◆ Excerpt
** begin **

President Lyndon Johnson’s language was often sprinkled with phrases other than biblical ones, but one of his favorite expressions did come from the prophet Isaiah. “Come, let us reason together,” Johnson would intone, and friend and foe alike soon learned to check their wallets. It meant he was about to work them over with his legendary political charms.

But it is hard to imagine a more appropriate phrase for today. Evangelicals need to look across the no-man’s land of today’s culture war and issue a call to our adversaries: “Come, let us reason together.”

I’m not advocating surrender or a sellout to Satan, as one Christian radio host put it when she heard me express these views. I am suggesting that we must engage in sane, civil discourse before it’s too late. For in the wake of the murder of Pensacola abortionist Davis Gunn, the culture war may not be mere metaphor much longer.

For decades, the two armies in this culture war have coexisted, more or less peacefully. On one side are those who believe in absolute truth; on the other, those who believe tolerance, not truth, is society’s ultimate virtue. It has been a societal Cold War, the two sides parrying, engaging in occasional name-calling, but never unleashing their arsenals at one another.

** end **

Reproduce, word for word, the whole essay on Johnson's "Come, let us reason together" and the culture war.

◆ Available data
** begin **

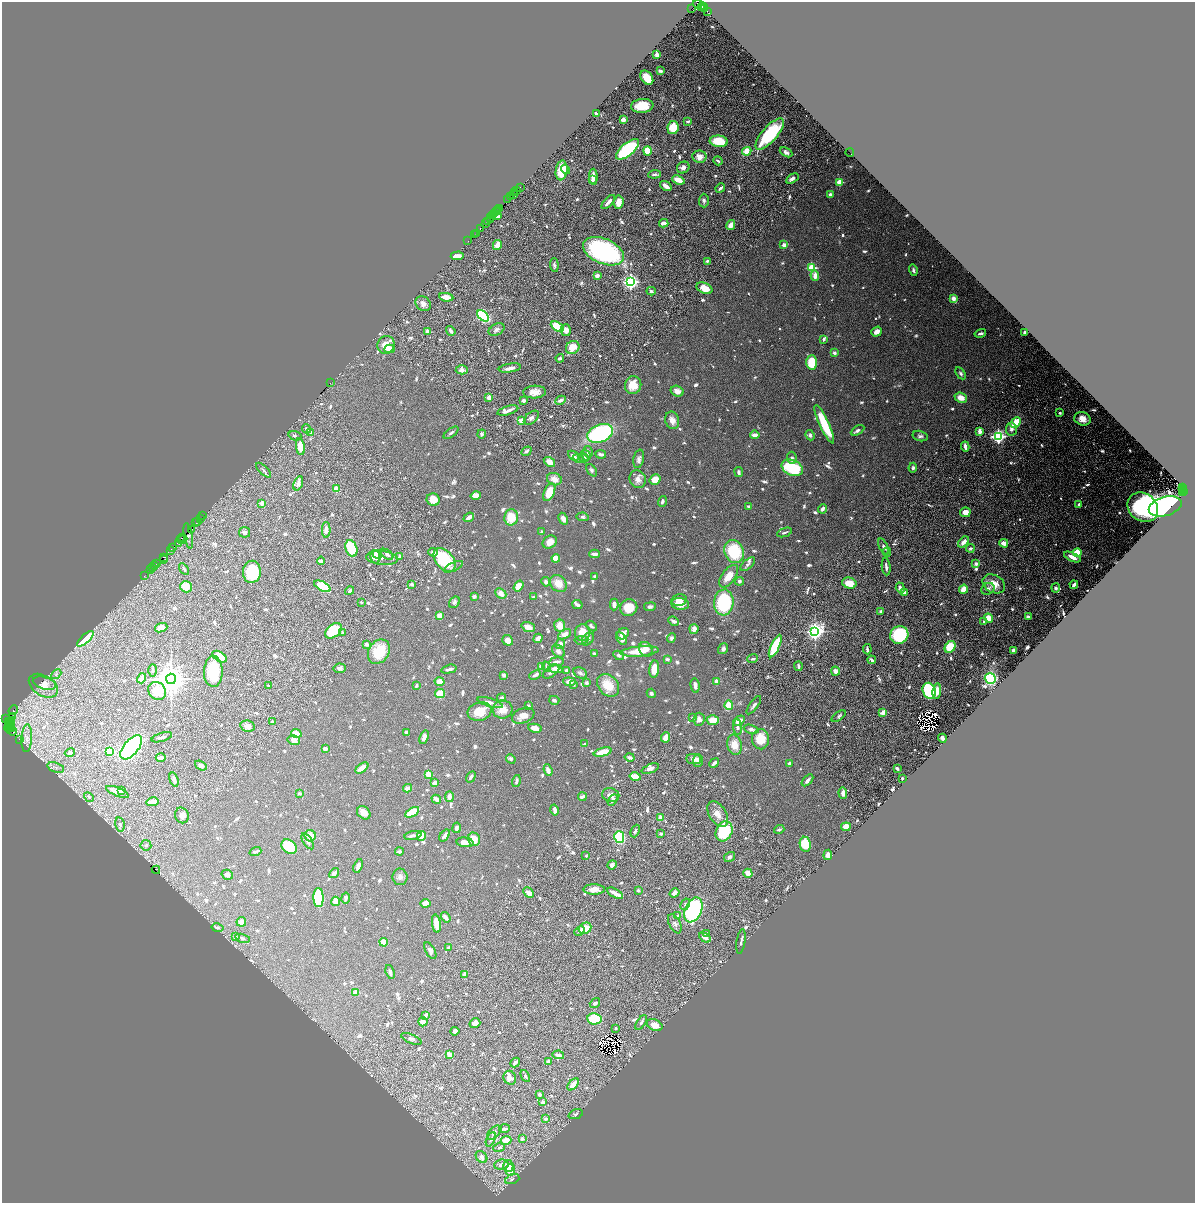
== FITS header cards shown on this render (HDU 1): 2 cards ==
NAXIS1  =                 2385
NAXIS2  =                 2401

** end **

◆ Exercise output
President Lyndon Johnson’s language was often sprinkled with phrases other than biblical ones, but one of his favorite expressions did come from the prophet Isaiah. “Come, let us reason together,” Johnson would intone, and friend and foe alike soon learned to check their wallets. It meant he was about to work them over with his legendary political charms.

But it is hard to imagine a more appropriate phrase for today. Evangelicals need to look across the no-man’s land of today’s culture war and issue a call to our adversaries: “Come, let us reason together.”

I’m not advocating surrender or a sellout to Satan, as one Christian radio host put it when she heard me express these views. I am suggesting that we must engage in sane, civil discourse before it’s too late. For in the wake of the murder of Pensacola abortionist Davis Gunn, the culture war may not be mere metaphor much longer.

For decades, the two armies in this culture war have coexisted, more or less peacefully. On one side are those who believe in absolute truth; on the other, those who believe tolerance, not truth, is society’s ultimate virtue. It has been a societal Cold War, the two sides parrying, engaging in occasional name-calling, but never unleashing their arsenals at one another.